Test the gravel and ornaments first and then if that doesn't fix the issue, then talk about r/o units. There's a few things you need to know about them before you buy one.
 
Ok, so the gravel/ornaments are not the issue. Seems the water raises by 1 PH all on its own (Did not think this would happen with tap water) Anyone know why this would be?

Therefore there is little I can do about the water.

Then the question is do I need an r/o unit. Given the expence > Leading to possible divorce.
The Cory's themselves, although relatively new to the tank seem extreamly happy and healthy. (Considerably more so than they did when I bought them)

I assume there are no other ways to lower GH/KH/PH?

If I really do need an R/O unit, what should I be looking for?
 
Have you tested just a glass of water, freshly run and again after 24 hours?

Water authorities do add things to the water supply. Where pH is very low, they often add chemicals to raise the pH to avoid metal pipe corrosion. In very hard water areas, they often add something to prevent limescale deposits in the mains pipes, and this also lowers pH. On standing, both of these revert to their natural pH. Then there's CO2 gas dissolved in the water. This lowers pH and when it gasses out on standing the pH rises, though not by a large amount.
 
Ok, so the gravel/ornaments are not the issue. Seems the water raises by 1 PH all on its own (Did not think this would happen with tap water) Anyone know why this would be?

Therefore there is little I can do about the water.

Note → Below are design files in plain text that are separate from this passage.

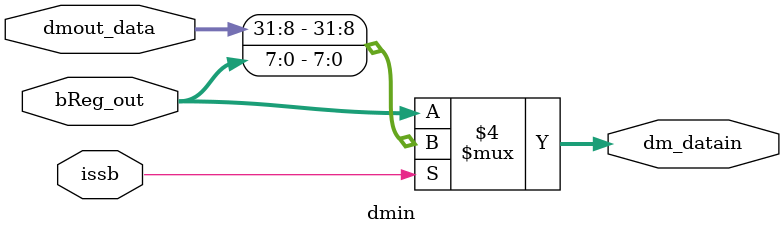
<source format=v>
module dmin(bReg_out, dmout_data, issb, dm_datain);
  input [31:0] bReg_out;
  input [31:0] dmout_data;
  input issb;
  output reg [31:0] dm_datain;
  
  always@(*)
  begin
    if(issb == 1)
      begin
        dm_datain = {{24{dmout_data[31:8]}}, bReg_out[7:0]};
      end
    else
      begin
        dm_datain = bReg_out;
      end
  end
  
endmodule


</source>
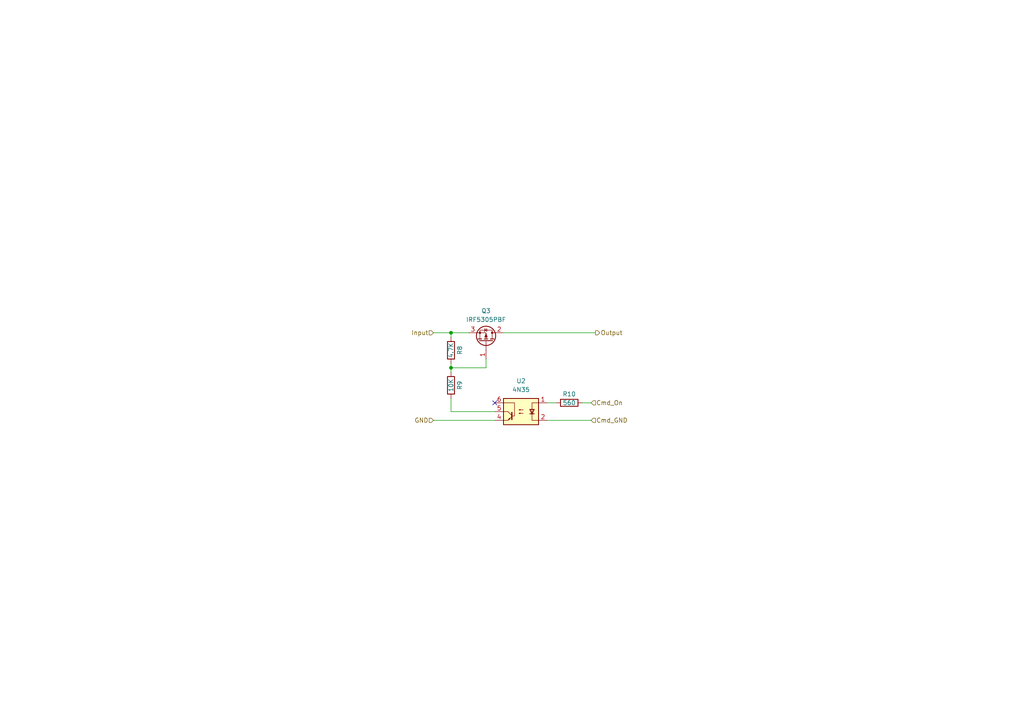
<source format=kicad_sch>
(kicad_sch (version 20211123) (generator eeschema)

  (uuid 50b14b7c-bc85-4e75-8021-ca516e5ff651)

  (paper "A4")

  

  (junction (at 130.81 106.68) (diameter 0) (color 0 0 0 0)
    (uuid 992d7045-525a-4087-a3fb-351571faaaa2)
  )
  (junction (at 130.81 96.52) (diameter 0) (color 0 0 0 0)
    (uuid 9f7f63f8-3b7c-4d7a-8ea0-d40bb933bb6a)
  )

  (no_connect (at 143.51 116.84) (uuid 76f7603b-e396-4acb-b2d5-198bcf6a55c3))

  (wire (pts (xy 130.81 115.57) (xy 130.81 119.38))
    (stroke (width 0) (type default) (color 0 0 0 0))
    (uuid 30114c11-c639-4754-81d3-ab2f3238de1b)
  )
  (wire (pts (xy 130.81 119.38) (xy 143.51 119.38))
    (stroke (width 0) (type default) (color 0 0 0 0))
    (uuid 3b3ad70d-1c2f-4056-a796-efbc11526a67)
  )
  (wire (pts (xy 125.73 96.52) (xy 130.81 96.52))
    (stroke (width 0) (type default) (color 0 0 0 0))
    (uuid 4001dbdd-8b18-487c-b14b-a4856c8d0493)
  )
  (wire (pts (xy 140.97 106.68) (xy 130.81 106.68))
    (stroke (width 0) (type default) (color 0 0 0 0))
    (uuid 466810eb-1a30-4f2d-bf0e-2e9aef30dc1a)
  )
  (wire (pts (xy 158.75 121.92) (xy 171.45 121.92))
    (stroke (width 0) (type default) (color 0 0 0 0))
    (uuid 4754d40d-892e-4e7a-9e83-f594cd93d653)
  )
  (wire (pts (xy 158.75 116.84) (xy 161.29 116.84))
    (stroke (width 0) (type default) (color 0 0 0 0))
    (uuid 5b65619f-d7c9-4445-bc2b-329c4431a356)
  )
  (wire (pts (xy 146.05 96.52) (xy 172.72 96.52))
    (stroke (width 0) (type default) (color 0 0 0 0))
    (uuid 677cdb42-38da-46d7-9d4b-bbf0c5544c72)
  )
  (wire (pts (xy 168.91 116.84) (xy 171.45 116.84))
    (stroke (width 0) (type default) (color 0 0 0 0))
    (uuid 6fce51bd-203a-4f20-8263-45f4c4dc7a7c)
  )
  (wire (pts (xy 130.81 106.68) (xy 130.81 107.95))
    (stroke (width 0) (type default) (color 0 0 0 0))
    (uuid 7cba09fa-f803-4d7d-8725-3869bac0576d)
  )
  (wire (pts (xy 140.97 104.14) (xy 140.97 106.68))
    (stroke (width 0) (type default) (color 0 0 0 0))
    (uuid ab28a22c-0770-4942-a623-c5226149eeb1)
  )
  (wire (pts (xy 130.81 96.52) (xy 130.81 97.79))
    (stroke (width 0) (type default) (color 0 0 0 0))
    (uuid ac08c5d3-d15b-4feb-bd1c-3bb19f96e1b5)
  )
  (wire (pts (xy 130.81 105.41) (xy 130.81 106.68))
    (stroke (width 0) (type default) (color 0 0 0 0))
    (uuid c6fc2c2e-f0da-4a8f-8a1b-fe051dd4c1d3)
  )
  (wire (pts (xy 125.73 121.92) (xy 143.51 121.92))
    (stroke (width 0) (type default) (color 0 0 0 0))
    (uuid d51463f1-5386-4e59-b4a2-44d2634b1089)
  )
  (wire (pts (xy 130.81 96.52) (xy 135.89 96.52))
    (stroke (width 0) (type default) (color 0 0 0 0))
    (uuid fcb48c8d-9c47-48b4-ac38-16d9f12412de)
  )

  (hierarchical_label "Cmd_On" (shape input) (at 171.45 116.84 0)
    (effects (font (size 1.27 1.27)) (justify left))
    (uuid 16e47be6-7e2e-40aa-86ff-e580fa9fbef5)
  )
  (hierarchical_label "Output" (shape output) (at 172.72 96.52 0)
    (effects (font (size 1.27 1.27)) (justify left))
    (uuid 38a90ea5-4ec6-4d17-84f7-34fc733f9460)
  )
  (hierarchical_label "Input" (shape input) (at 125.73 96.52 180)
    (effects (font (size 1.27 1.27)) (justify right))
    (uuid 424763a2-8e79-4c22-9498-dddecb81714e)
  )
  (hierarchical_label "GND" (shape input) (at 125.73 121.92 180)
    (effects (font (size 1.27 1.27)) (justify right))
    (uuid 49f2e4c5-bf2c-4af6-a354-9d93f88639b0)
  )
  (hierarchical_label "Cmd_GND" (shape input) (at 171.45 121.92 0)
    (effects (font (size 1.27 1.27)) (justify left))
    (uuid fc2bd58d-9d03-4bf0-aa5b-074207d6b362)
  )

  (symbol (lib_id "Isolator:4N35") (at 151.13 119.38 0) (mirror y) (unit 1)
    (in_bom yes) (on_board yes) (fields_autoplaced)
    (uuid 124dbce5-fb24-4c49-8daf-f6db7634c2aa)
    (property "Reference" "U2" (id 0) (at 151.13 110.49 0))
    (property "Value" "4N35" (id 1) (at 151.13 113.03 0))
    (property "Footprint" "Package_DIP:DIP-6_W7.62mm" (id 2) (at 156.21 124.46 0)
      (effects (font (size 1.27 1.27) italic) (justify left) hide)
    )
    (property "Datasheet" "https://www.vishay.com/docs/81181/4n35.pdf" (id 3) (at 151.13 119.38 0)
      (effects (font (size 1.27 1.27)) (justify left) hide)
    )
    (pin "1" (uuid b54c848f-994a-4fe2-a0f7-6a9d3b98e58c))
    (pin "2" (uuid cb3b837f-f1cf-4e09-a91b-5973a1b4acf0))
    (pin "3" (uuid 87aa7c8a-5453-4873-8785-b7efe2310956))
    (pin "4" (uuid 358a446f-cfb3-4a90-9a28-fc7a774973c1))
    (pin "5" (uuid 3e25cd92-fa23-406d-8dd6-9bb610cf0846))
    (pin "6" (uuid b8d10810-f14e-4b9c-9271-871b599f017a))
  )

  (symbol (lib_id "Device:R") (at 130.81 111.76 0) (unit 1)
    (in_bom yes) (on_board yes)
    (uuid 33af427f-a695-403c-a54d-be6c0b701b62)
    (property "Reference" "R9" (id 0) (at 133.35 111.76 90))
    (property "Value" "10K" (id 1) (at 130.81 111.76 90))
    (property "Footprint" "Resistor_THT:R_Axial_DIN0207_L6.3mm_D2.5mm_P10.16mm_Horizontal" (id 2) (at 129.032 111.76 90)
      (effects (font (size 1.27 1.27)) hide)
    )
    (property "Datasheet" "~" (id 3) (at 130.81 111.76 0)
      (effects (font (size 1.27 1.27)) hide)
    )
    (pin "1" (uuid 6a5fa76c-c90c-406b-abd4-061eb1fb9a55))
    (pin "2" (uuid d0459e16-d1ec-450f-b41c-05082e5f5da2))
  )

  (symbol (lib_id "Device:R") (at 130.81 101.6 0) (unit 1)
    (in_bom yes) (on_board yes)
    (uuid 6675092b-ec05-479d-8cc1-cd407d0be4f3)
    (property "Reference" "R8" (id 0) (at 133.35 101.6 90))
    (property "Value" "4.7K" (id 1) (at 130.81 101.6 90))
    (property "Footprint" "Resistor_THT:R_Axial_DIN0207_L6.3mm_D2.5mm_P10.16mm_Horizontal" (id 2) (at 129.032 101.6 90)
      (effects (font (size 1.27 1.27)) hide)
    )
    (property "Datasheet" "~" (id 3) (at 130.81 101.6 0)
      (effects (font (size 1.27 1.27)) hide)
    )
    (pin "1" (uuid c690ad36-8ff6-4cdd-914a-96e4ebc16676))
    (pin "2" (uuid 5099043e-c647-476d-88b8-a8a88ddcb729))
  )

  (symbol (lib_id "Device:R") (at 165.1 116.84 90) (unit 1)
    (in_bom yes) (on_board yes)
    (uuid 84070ed6-df4c-40aa-b0c9-da2b84809728)
    (property "Reference" "R10" (id 0) (at 165.1 114.3 90))
    (property "Value" "560" (id 1) (at 165.1 116.84 90))
    (property "Footprint" "Resistor_THT:R_Axial_DIN0207_L6.3mm_D2.5mm_P10.16mm_Horizontal" (id 2) (at 165.1 118.618 90)
      (effects (font (size 1.27 1.27)) hide)
    )
    (property "Datasheet" "~" (id 3) (at 165.1 116.84 0)
      (effects (font (size 1.27 1.27)) hide)
    )
    (pin "1" (uuid d6555ab0-d5ca-4a9d-99bc-fe6e97aeec2f))
    (pin "2" (uuid 5efb40d0-f2d5-4368-9e6c-4fe6173ec868))
  )

  (symbol (lib_id "Transistor_FET:FQP27P06") (at 140.97 99.06 270) (mirror x) (unit 1)
    (in_bom yes) (on_board yes)
    (uuid a868640e-de5f-4e41-ac73-e186ed9c6317)
    (property "Reference" "Q3" (id 0) (at 140.97 90.17 90))
    (property "Value" "IRF5305PBF" (id 1) (at 140.97 92.71 90))
    (property "Footprint" "circuit:TO-220-3_Vertical" (id 2) (at 139.065 93.98 0)
      (effects (font (size 1.27 1.27) italic) (justify left) hide)
    )
    (property "Datasheet" "" (id 3) (at 140.97 99.06 0)
      (effects (font (size 1.27 1.27)) (justify left) hide)
    )
    (pin "1" (uuid 46a5809e-ac2c-4e50-aeb2-4f5ccfec7b8c))
    (pin "2" (uuid 85dc5d5d-3f8c-4d37-885c-5475eb4f7482))
    (pin "3" (uuid b9014e1c-5d24-4de5-8d82-c4cc253f6436))
  )
)

</source>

Then the question is do I need an r/o unit. Given the expence > Leading to possible divorce.
The Cory's themselves, although relatively new to the tank seem https://www.seriouslyfish.com/ happy and healthy. (Considerably more so than they did when I bought them)

I assume there are no other ways to lower GH/KH/PH?

If I really do need an R/O unit, what should I be looking for?
Stick with what you have but choose future fish that are suited to your parameters. https://www.seriouslyfish.com/ is a good source to check requirements of each species, you should aim for fish whose mid range for GH/pH/temperature matches your water.

The only other way is to use rainwater (all or in part) as that is typically neutral or thereabouts. The problem with that is the likelihood of pollution and introduction of contaminants.